The scalability of successive HiPer-D architectures is illustrated by their simultaneous target-track capability. In the 1994 I1 demonstration, the rigid commercial mainframe system threatened to crash beyond a meager 50 tracks. In contrast, the partially distributed system in the March 1995 Ti demonstration could maintain more than 700 tracks, the same as the best MilSpec system; EDM-5, which evolved from T1, can handle a somewhat larger number. EDM-5's architecture, however, which is only partially distributed, still limits its scalability. In the November 1995 T2 test, HiPer-D demonstrated a new architecture that approaches full distribution. During T2, this system easily handled 1,400 tracks, double the current capacity of the Aegis weapon system.
HiPer-D then began to incorporate the Myrinet advanced communications hardware that had emerged as one of the fruits of DARPA's embeddable systems work. DARPA's Myrinet, together with other commercial network technology introduced by HiPer-D, enabled the system to achieve yet another increase in capability. In a flawless follow-on test (T2A), on 19 December 1996, the system maintained 3,000 simultaneous tracks without a hitch—and gave strong indication that it would be able to handle many more.
T2 and T2A also furthered HiPer-D's relationship with DARPA, helping the agency's technologists focus the agency's new "Quorum" effort. Weapon systems developers strive for the speed and reliability required for combat by custom-designing every interface between major elements of the system, even though this restricts the flow of data and limits power and flexibility. In contrast, those who develop commercial distributed systems achieve great power and flexibility using an open client-server environment, in which any processor can obtain whatever data it needs from anywhere else in the system. This openness, however, has always meant some loss of speed or reliability, which a combat system cannot tolerate.
Quorum is developing middle-ware, to coin a term, that will free the high-level applications that perform combat functions from having to deal directly with the low-level operating systems that control each individual processor. This will allow the high-level applications to run faster and more reliably, permitting an open, client-server architecture to guarantee the same level of performance as any custom-designed system.

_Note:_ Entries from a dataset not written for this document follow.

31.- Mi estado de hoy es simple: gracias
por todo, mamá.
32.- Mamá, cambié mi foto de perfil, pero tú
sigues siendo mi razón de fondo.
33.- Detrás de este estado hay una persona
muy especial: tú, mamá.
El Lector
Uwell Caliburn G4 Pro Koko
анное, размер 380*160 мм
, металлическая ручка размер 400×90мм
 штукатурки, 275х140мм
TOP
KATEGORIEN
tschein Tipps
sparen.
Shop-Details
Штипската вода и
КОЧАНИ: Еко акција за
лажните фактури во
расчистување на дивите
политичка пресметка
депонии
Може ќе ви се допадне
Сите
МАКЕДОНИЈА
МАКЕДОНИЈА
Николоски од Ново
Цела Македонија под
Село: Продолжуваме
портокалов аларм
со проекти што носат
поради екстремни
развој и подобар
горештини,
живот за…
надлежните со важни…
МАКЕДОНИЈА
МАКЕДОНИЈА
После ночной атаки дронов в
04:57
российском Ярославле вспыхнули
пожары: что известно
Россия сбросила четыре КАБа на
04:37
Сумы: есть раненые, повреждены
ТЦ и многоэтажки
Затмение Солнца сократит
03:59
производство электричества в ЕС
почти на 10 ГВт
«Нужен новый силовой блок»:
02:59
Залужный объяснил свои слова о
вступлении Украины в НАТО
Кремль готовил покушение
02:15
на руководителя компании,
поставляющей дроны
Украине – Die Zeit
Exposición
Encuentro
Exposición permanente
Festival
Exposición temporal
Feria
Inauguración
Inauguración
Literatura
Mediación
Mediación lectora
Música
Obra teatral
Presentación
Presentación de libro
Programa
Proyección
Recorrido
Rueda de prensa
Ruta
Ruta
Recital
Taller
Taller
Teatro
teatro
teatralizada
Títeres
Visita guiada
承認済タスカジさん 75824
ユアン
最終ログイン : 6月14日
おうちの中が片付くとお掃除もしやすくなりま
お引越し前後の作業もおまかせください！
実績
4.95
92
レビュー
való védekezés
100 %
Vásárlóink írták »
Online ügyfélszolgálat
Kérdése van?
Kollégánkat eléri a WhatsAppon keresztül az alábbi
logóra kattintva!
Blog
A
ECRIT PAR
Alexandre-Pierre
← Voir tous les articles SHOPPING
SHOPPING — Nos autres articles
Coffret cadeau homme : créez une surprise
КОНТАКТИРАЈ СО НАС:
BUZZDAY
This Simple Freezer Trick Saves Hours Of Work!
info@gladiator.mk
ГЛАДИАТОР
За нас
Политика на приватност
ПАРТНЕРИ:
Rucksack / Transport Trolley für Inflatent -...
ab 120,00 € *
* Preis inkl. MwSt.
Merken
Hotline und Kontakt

As DARPA develops this Quorum technology, HiPer-D will continue to incorporate it into a fully distributed architecture continuously upgraded with the best hardware and software available on the commercial market. Progress to date indicates that fully distributed computing will be ready for engineering development within the next few years. Just as today's EDM-5 prototype has more than six times the power of the Aegis weapon systems now entering the fleet, so the fully distributed system will be more than six times as powerful as EDM-5.
The open computer architecture now being pioneered by the Navy, HiPer-D, DARPA, and the other organizations that make up the Aegis community, ensures that the service will be able to take advantage of ever-more-powerful commercial hardware and software as it becomes available.
Captain Meyer is the Aegis Technical Director. Captain Geary is the Branch Head, Aegis Combat System Engineering Branch.